Labour's current proposal is more modest — applying only to investment property — but still represents a material departure from the status quo. The party has committed to ring-fencing all revenue for health spending, including three free GP visits a year.
Migration flows add weight to Willis's pitch
Illustration: Stats NZ data show a net loss of around 30,000 New Zealand citizens to Australia in the December 2025 year — a flow Willis is now hoping to slow or reverse by highlighting the absence of a comprehensive CGT.

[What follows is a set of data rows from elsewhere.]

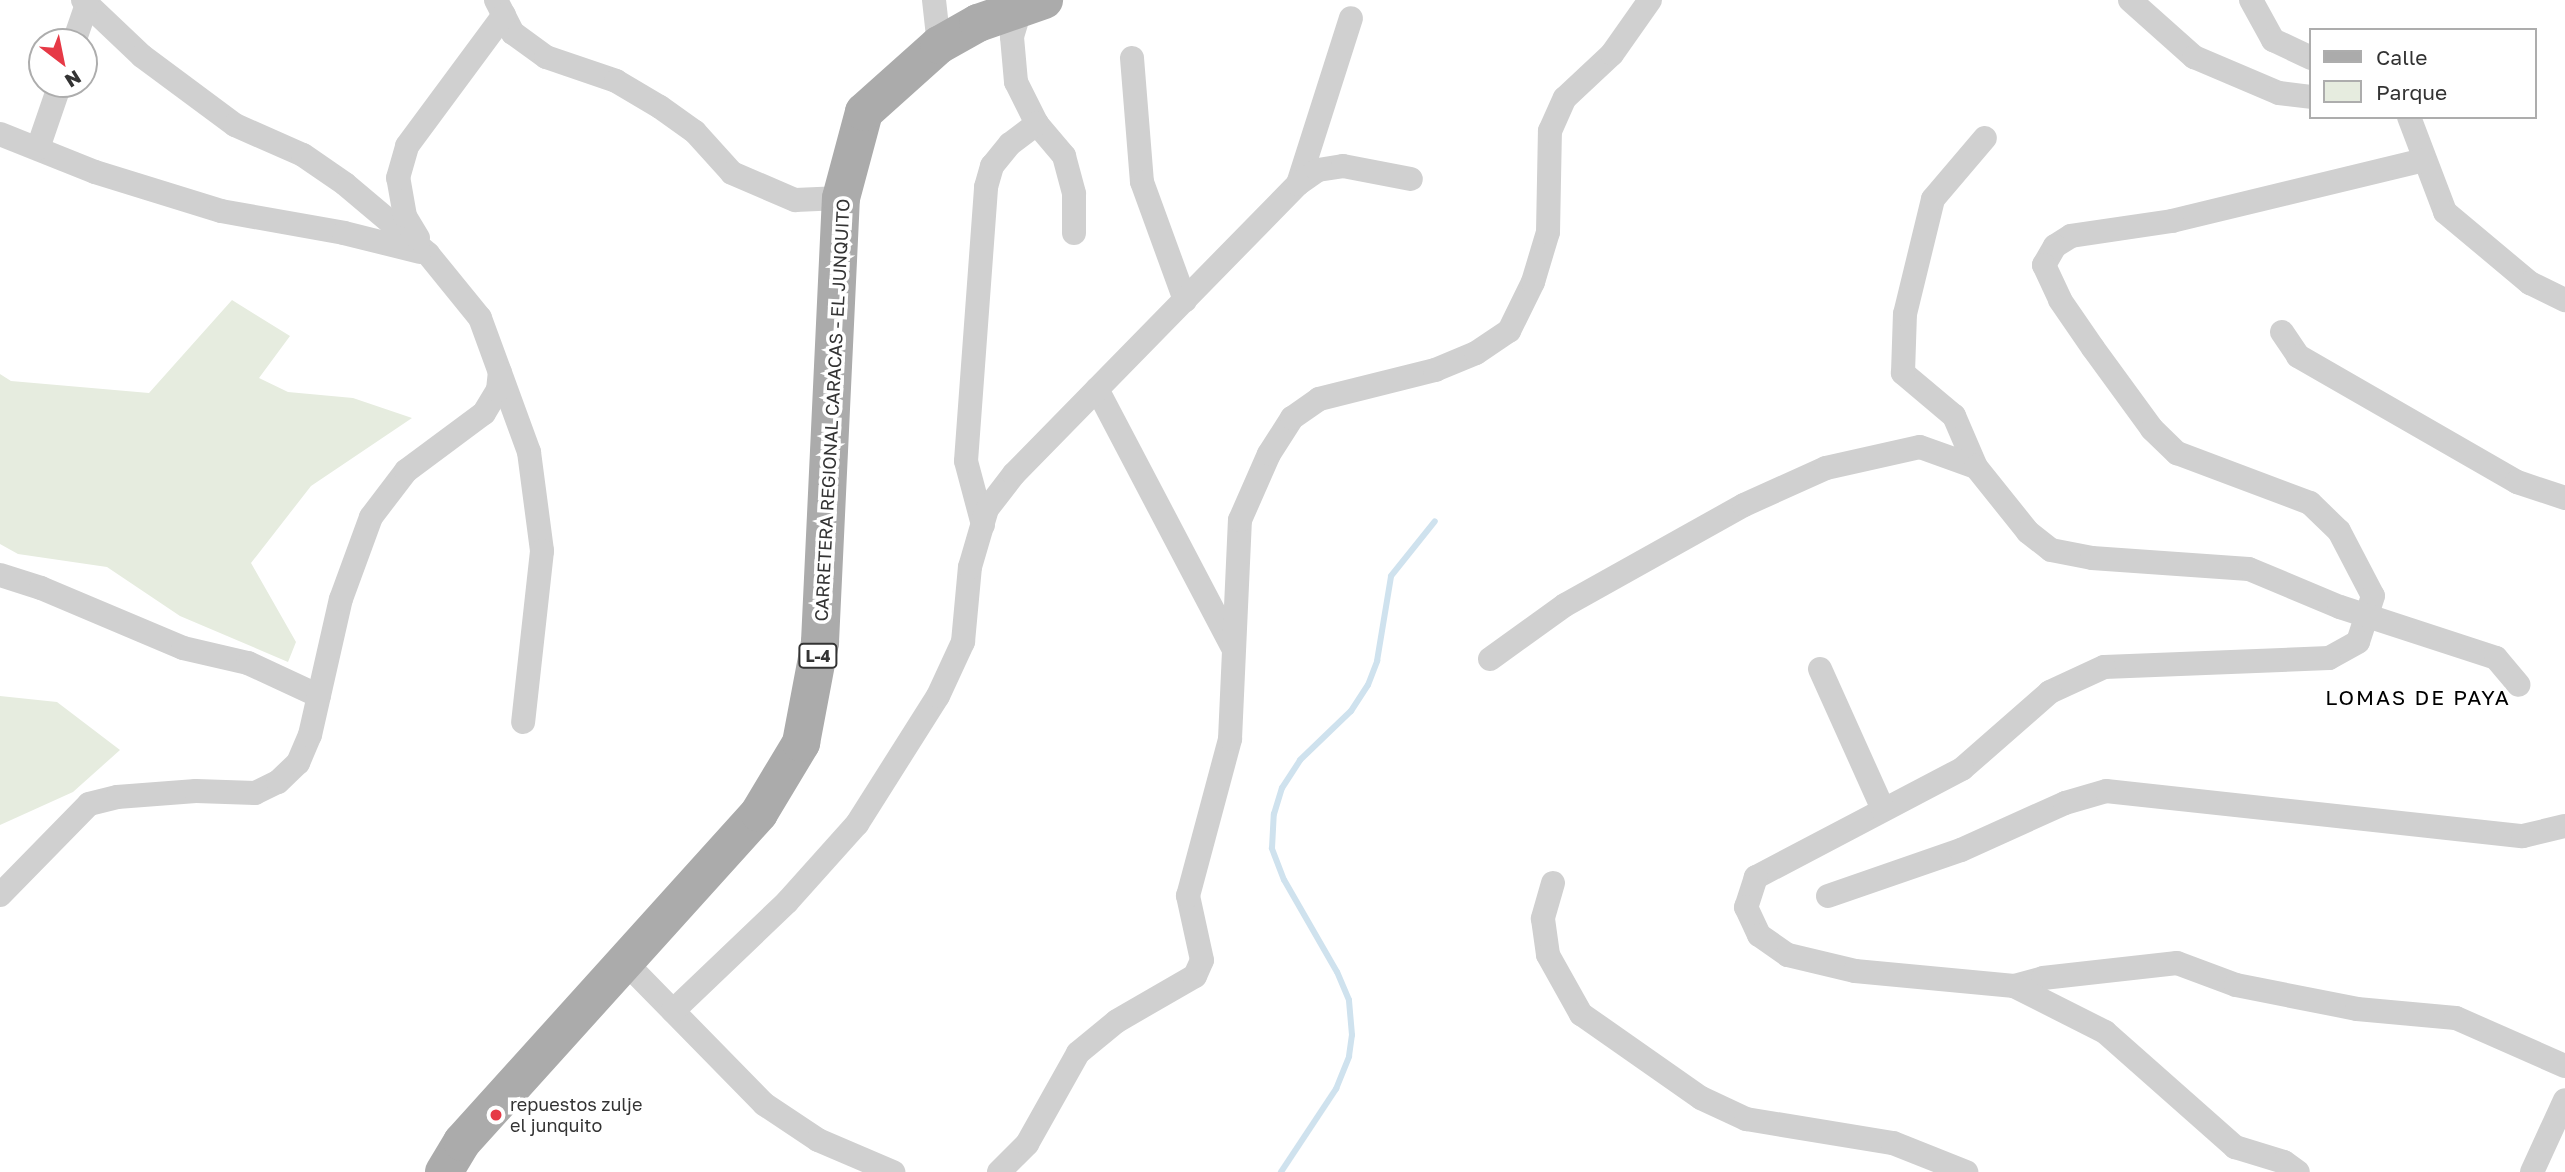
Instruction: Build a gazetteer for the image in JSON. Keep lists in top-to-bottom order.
{
  "streets": {
    "main road": ["CARRETERA REGIONAL CARACAS - EL JUNQUITO", "L-4"]
  },
  "districts": ["LOMAS DE PAYA"],
  "places": ["repuestos zulje el junquito"],
  "legend": ["Calle", "Parque"],
  "north": "bottom right"
}
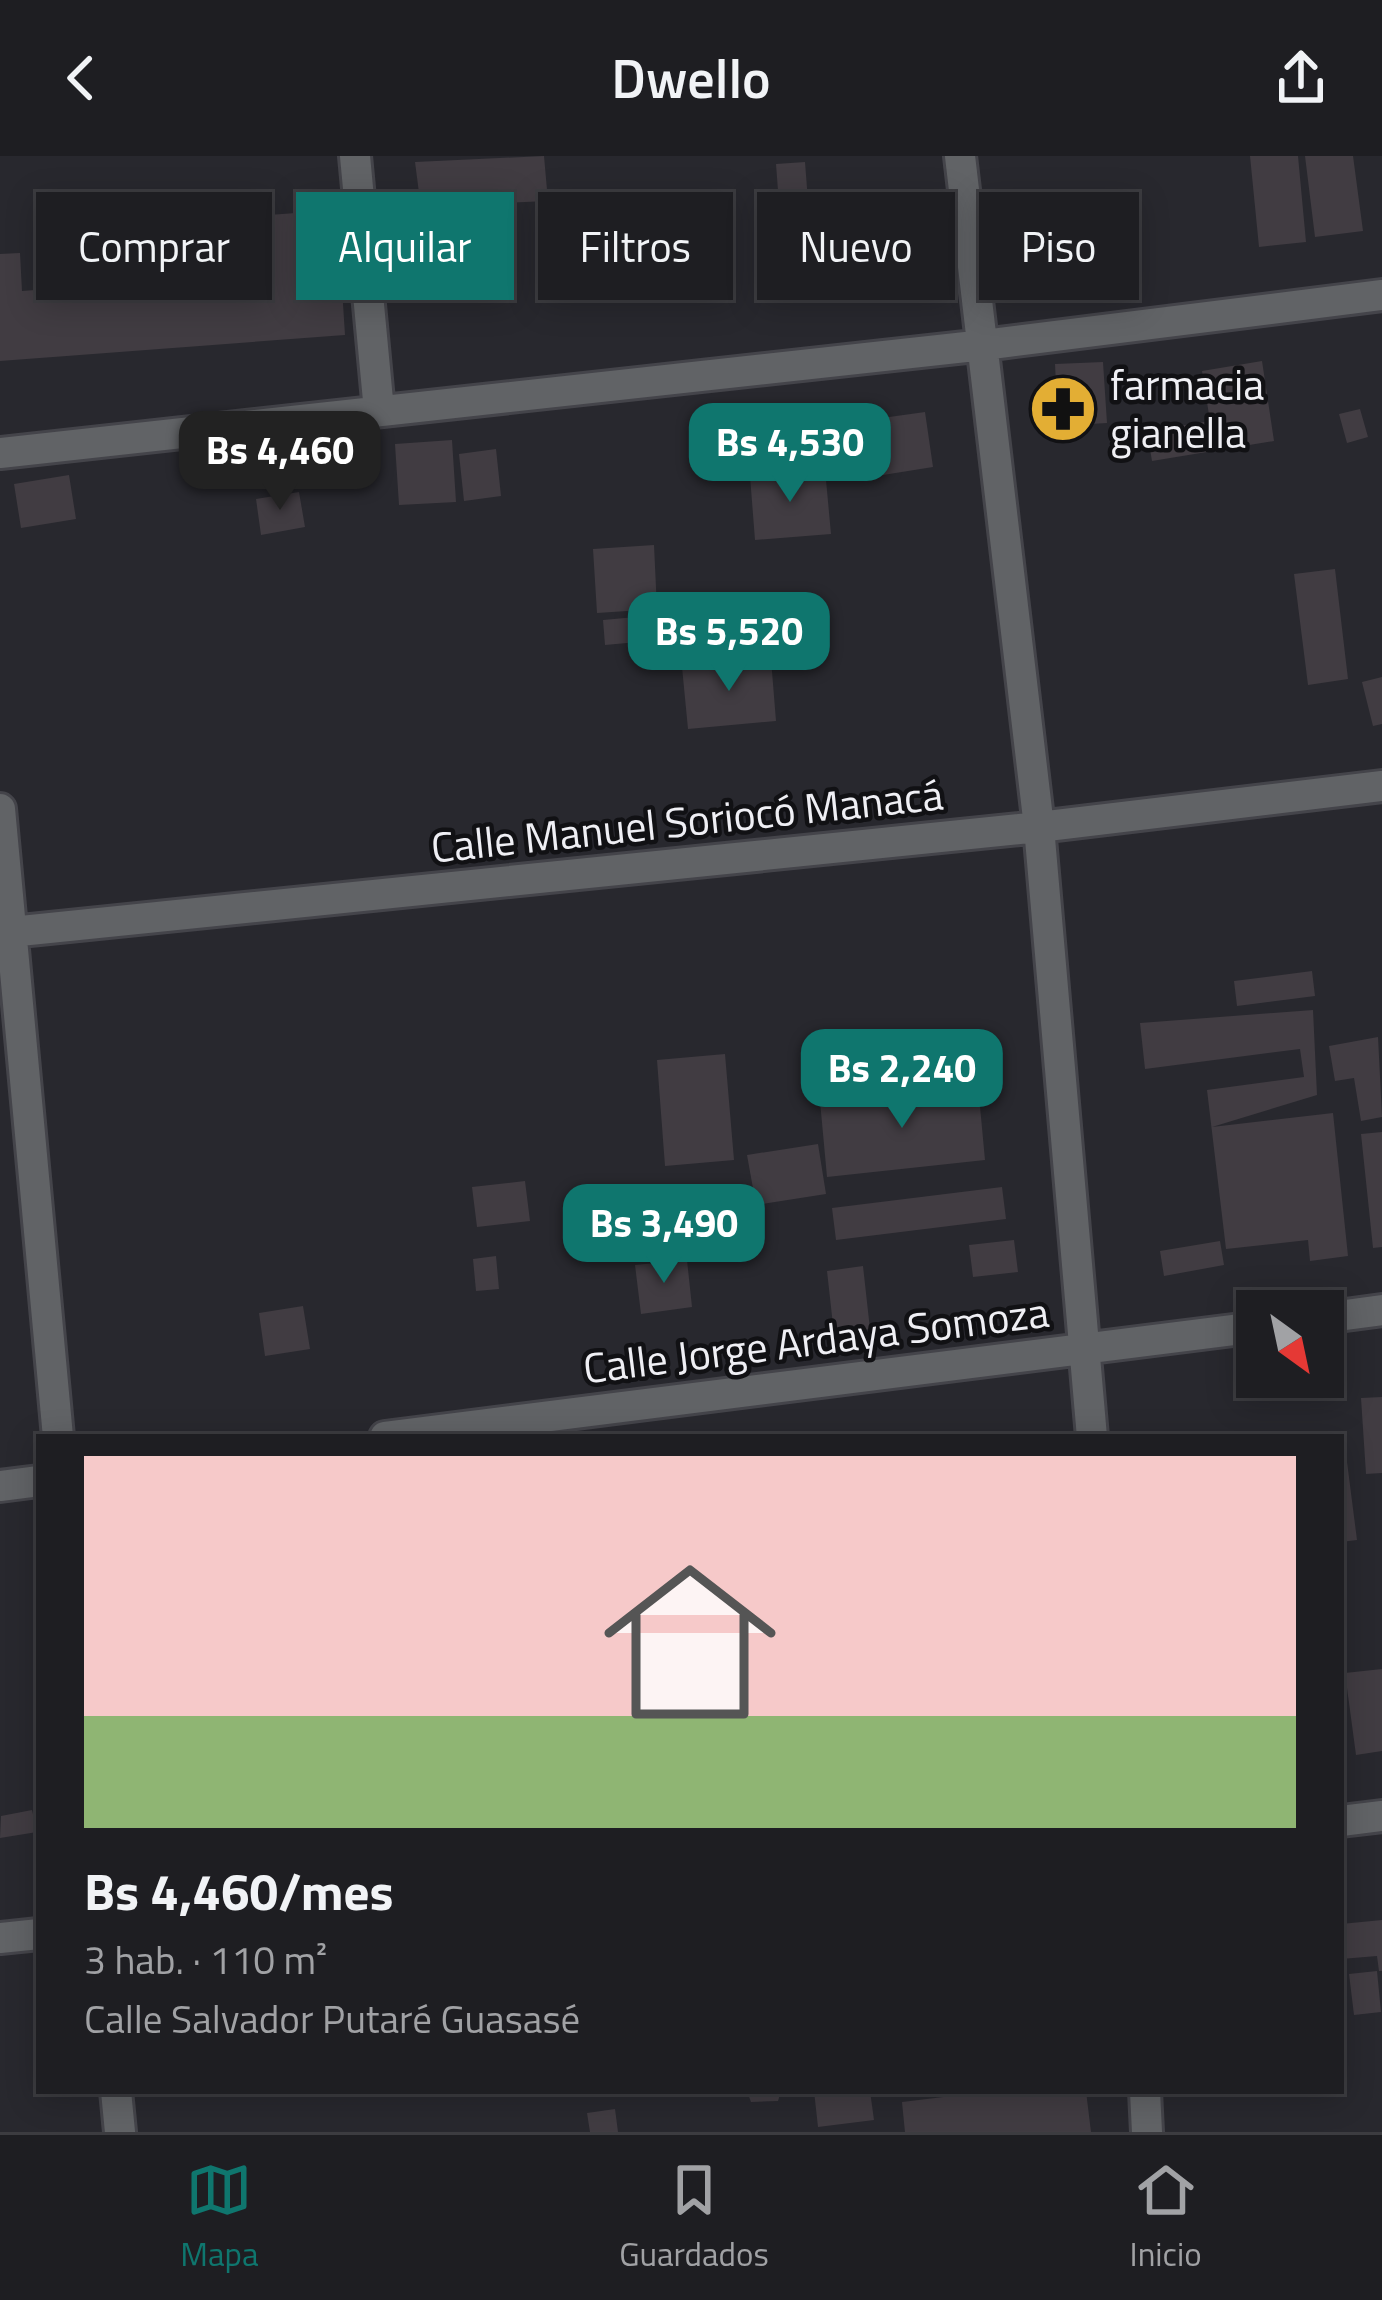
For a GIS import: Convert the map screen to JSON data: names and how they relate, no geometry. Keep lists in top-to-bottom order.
{
  "streets": {
    "street": ["Calle Manuel Soriocó Manacá", "Calle Jorge Ardaya Somoza"]
  },
  "places": {
    "pharmacy": ["farmacia gianella"]
  },
  "north": "bottom right",
  "page": {
    "header": "Dwello",
    "chip": [
      "Comprar",
      "Alquilar",
      "Filtros",
      "Nuevo",
      "Piso"
    ],
    "price": [
      "Bs 4,530",
      "Bs 4,460",
      "Bs 5,520",
      "Bs 2,240",
      "Bs 3,490"
    ],
    "list": [
      {
        "name": "Bs 4,460/mes",
        "note": "3 hab. · 110 m² · Calle Salvador Putaré Guasasé"
      }
    ],
    "tabs": ["Mapa", "Guardados", "Inicio"]
  }
}
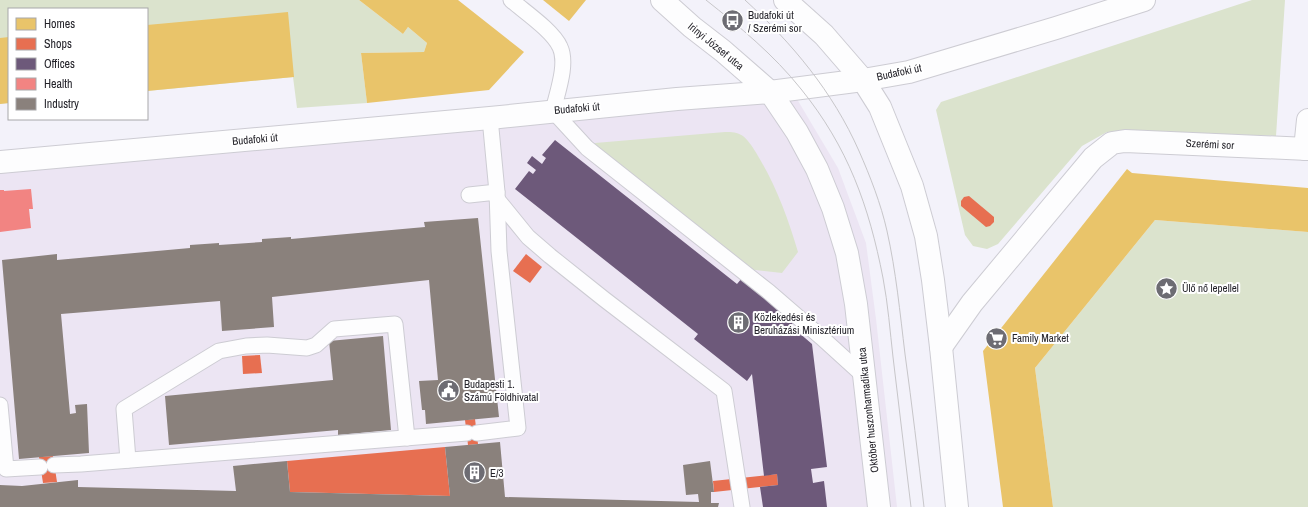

Cross-Tasman migration data add weight to Willis's competitive-advantage claim. Stats NZ figures show a net loss of around 30,000 New Zealand citizens to Australia in the December 2025 calendar year, with 61% of all NZ citizen departures heading to Australia. Some reports indicate approximately 80,400 New Zealanders departed to Australia in 2024, a 12% increase from the previous year. Property investors are a visible subset of these flows.
Mixed market signals
Market and regulatory signals are mixed. Westpac forecasts New Zealand economic growth will outpace Australia's in 2025–26 on the back of lower interest rates and export recovery, potentially supporting property values and investment returns. Yet analysts note that any perception of tax arbitrage could accelerate inbound investment or slow outbound migration, with second-order effects on Auckland and Queenstown housing markets.
International comparators reinforce New Zealand's outlier status. New Zealand remains one of only a handful of OECD countries without a comprehensive CGT, while Australia's changes bring it closer to European-style indexation-plus-minimum-rate models. Conflicting signals emerge between Treasury's revenue-neutral modelling and political rhetoric that any CGT would damage productivity and deter foreign capital.
The 2026 Australian changes therefore serve as a live experiment in whether tightening tax settings on investment property can deliver affordability gains without triggering capital flight — a debate Willis is clearly keen to frame in New Zealand's favour. The election later this year will test whether voters accept that framing or prefer Labour's narrower, health-funded alternative.